- **ENTRIES PROVIDED**

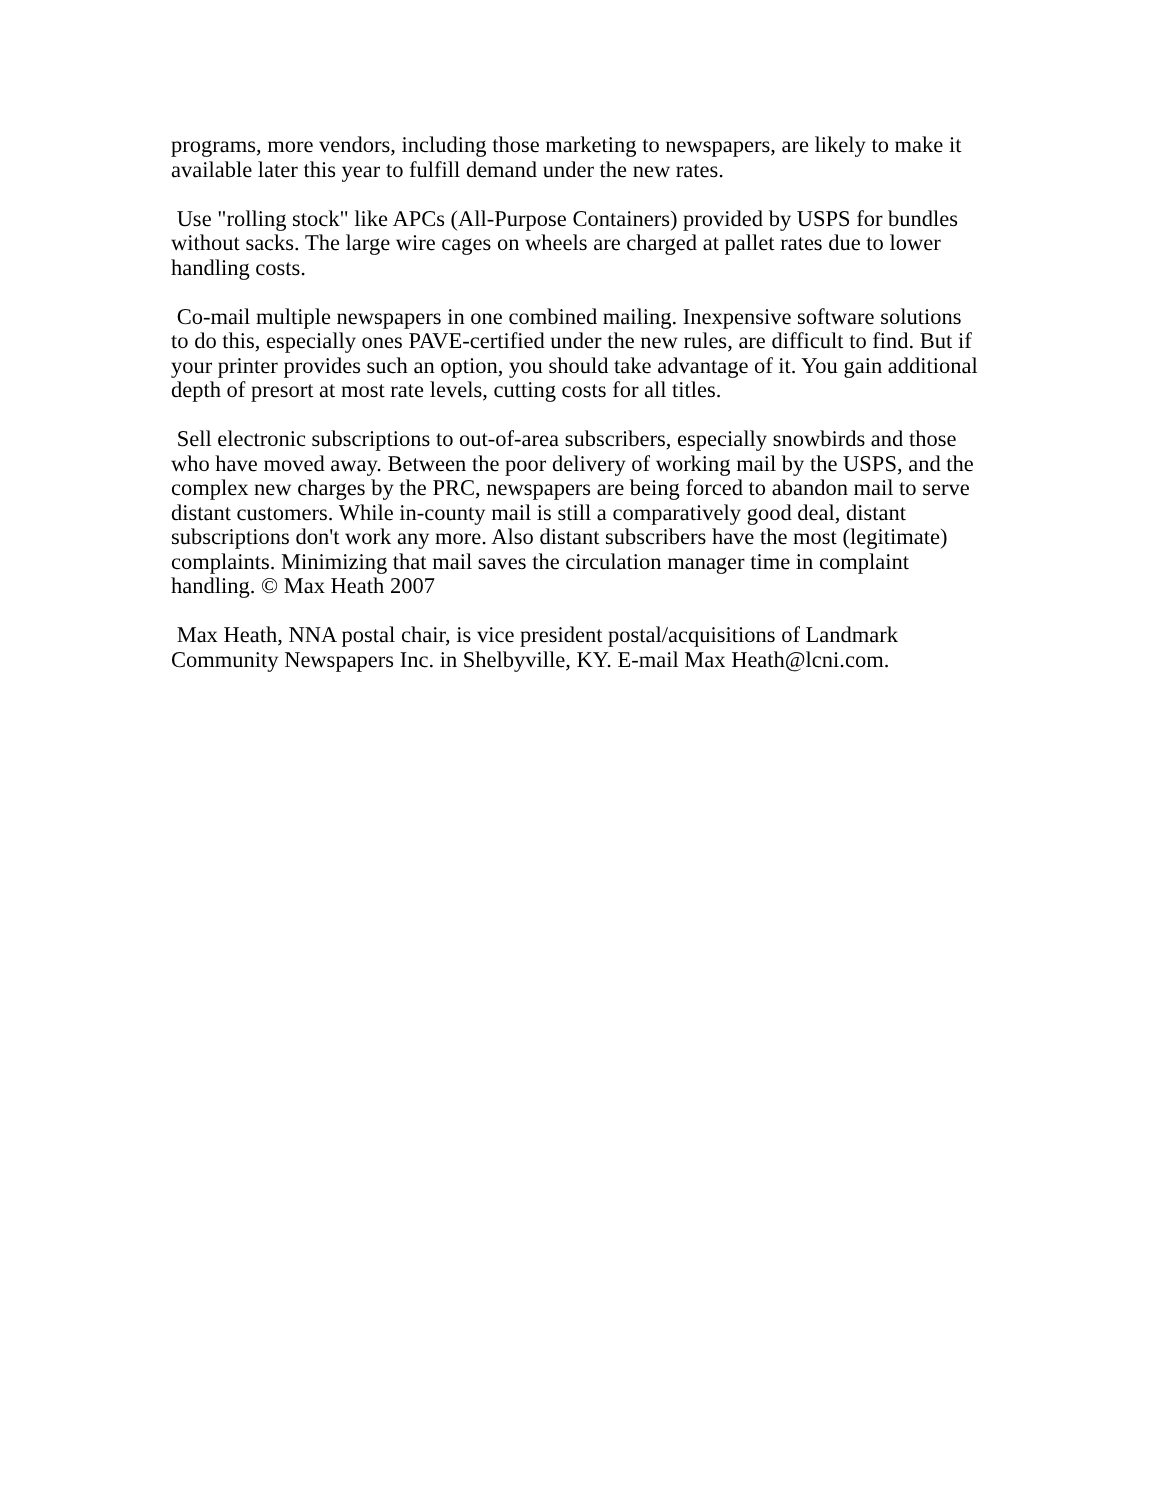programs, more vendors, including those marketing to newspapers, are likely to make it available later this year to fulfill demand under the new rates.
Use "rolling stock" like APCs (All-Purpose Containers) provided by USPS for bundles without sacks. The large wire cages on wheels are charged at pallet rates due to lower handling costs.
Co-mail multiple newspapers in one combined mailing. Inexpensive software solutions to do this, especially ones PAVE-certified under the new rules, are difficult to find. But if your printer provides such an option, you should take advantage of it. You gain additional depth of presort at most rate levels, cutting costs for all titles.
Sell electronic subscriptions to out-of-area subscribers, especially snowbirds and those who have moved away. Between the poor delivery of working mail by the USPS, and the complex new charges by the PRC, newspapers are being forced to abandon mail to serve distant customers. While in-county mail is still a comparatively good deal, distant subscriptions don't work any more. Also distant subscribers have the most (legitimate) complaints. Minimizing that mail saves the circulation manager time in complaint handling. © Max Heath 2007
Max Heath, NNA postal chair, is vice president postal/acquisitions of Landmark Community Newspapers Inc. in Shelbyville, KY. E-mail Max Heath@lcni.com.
==
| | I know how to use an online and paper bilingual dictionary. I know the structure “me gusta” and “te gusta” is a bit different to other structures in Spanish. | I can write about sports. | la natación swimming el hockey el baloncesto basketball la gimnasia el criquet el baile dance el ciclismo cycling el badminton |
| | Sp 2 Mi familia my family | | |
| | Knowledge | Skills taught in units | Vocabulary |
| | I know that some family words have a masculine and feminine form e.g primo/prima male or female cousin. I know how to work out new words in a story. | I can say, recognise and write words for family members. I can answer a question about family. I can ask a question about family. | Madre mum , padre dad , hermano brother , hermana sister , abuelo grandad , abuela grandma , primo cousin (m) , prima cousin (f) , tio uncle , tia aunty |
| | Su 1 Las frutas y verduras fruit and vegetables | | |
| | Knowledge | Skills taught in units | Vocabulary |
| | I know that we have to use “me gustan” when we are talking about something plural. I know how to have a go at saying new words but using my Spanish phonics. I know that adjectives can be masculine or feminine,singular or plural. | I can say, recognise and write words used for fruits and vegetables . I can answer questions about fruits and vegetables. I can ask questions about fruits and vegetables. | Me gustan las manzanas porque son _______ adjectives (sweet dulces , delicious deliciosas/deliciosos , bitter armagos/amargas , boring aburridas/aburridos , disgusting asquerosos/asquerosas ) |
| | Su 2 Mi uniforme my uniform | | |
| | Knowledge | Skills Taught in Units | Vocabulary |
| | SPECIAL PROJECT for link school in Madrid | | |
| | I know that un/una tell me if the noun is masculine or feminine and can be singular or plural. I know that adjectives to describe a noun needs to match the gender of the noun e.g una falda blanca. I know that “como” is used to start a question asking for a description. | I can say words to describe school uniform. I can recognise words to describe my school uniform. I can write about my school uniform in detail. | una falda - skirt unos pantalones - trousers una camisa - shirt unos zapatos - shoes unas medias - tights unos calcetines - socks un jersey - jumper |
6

- **ABOUT THIS TASK**
Restate word for word the entries above, starting at the line with "el badminton |" and ending at the line with "Madrid | | |", inclusive, and no others.

- **RESULT FOR THIS TASK**
| | I know how to use an online and paper bilingual dictionary. I know the structure “me gusta” and “te gusta” is a bit different to other structures in Spanish. | I can write about sports. | la natación swimming el hockey el baloncesto basketball la gimnasia el criquet el baile dance el ciclismo cycling el badminton |
| | Sp 2 Mi familia my family | | |
| | Knowledge | Skills taught in units | Vocabulary |
| | I know that some family words have a masculine and feminine form e.g primo/prima male or female cousin. I know how to work out new words in a story. | I can say, recognise and write words for family members. I can answer a question about family. I can ask a question about family. | Madre mum , padre dad , hermano brother , hermana sister , abuelo grandad , abuela grandma , primo cousin (m) , prima cousin (f) , tio uncle , tia aunty |
| | Su 1 Las frutas y verduras fruit and vegetables | | |
| | Knowledge | Skills taught in units | Vocabulary |
| | I know that we have to use “me gustan” when we are talking about something plural. I know how to have a go at saying new words but using my Spanish phonics. I know that adjectives can be masculine or feminine,singular or plural. | I can say, recognise and write words used for fruits and vegetables . I can answer questions about fruits and vegetables. I can ask questions about fruits and vegetables. | Me gustan las manzanas porque son _______ adjectives (sweet dulces , delicious deliciosas/deliciosos , bitter armagos/amargas , boring aburridas/aburridos , disgusting asquerosos/asquerosas ) |
| | Su 2 Mi uniforme my uniform | | |
| | Knowledge | Skills Taught in Units | Vocabulary |
| | SPECIAL PROJECT for link school in Madrid | | |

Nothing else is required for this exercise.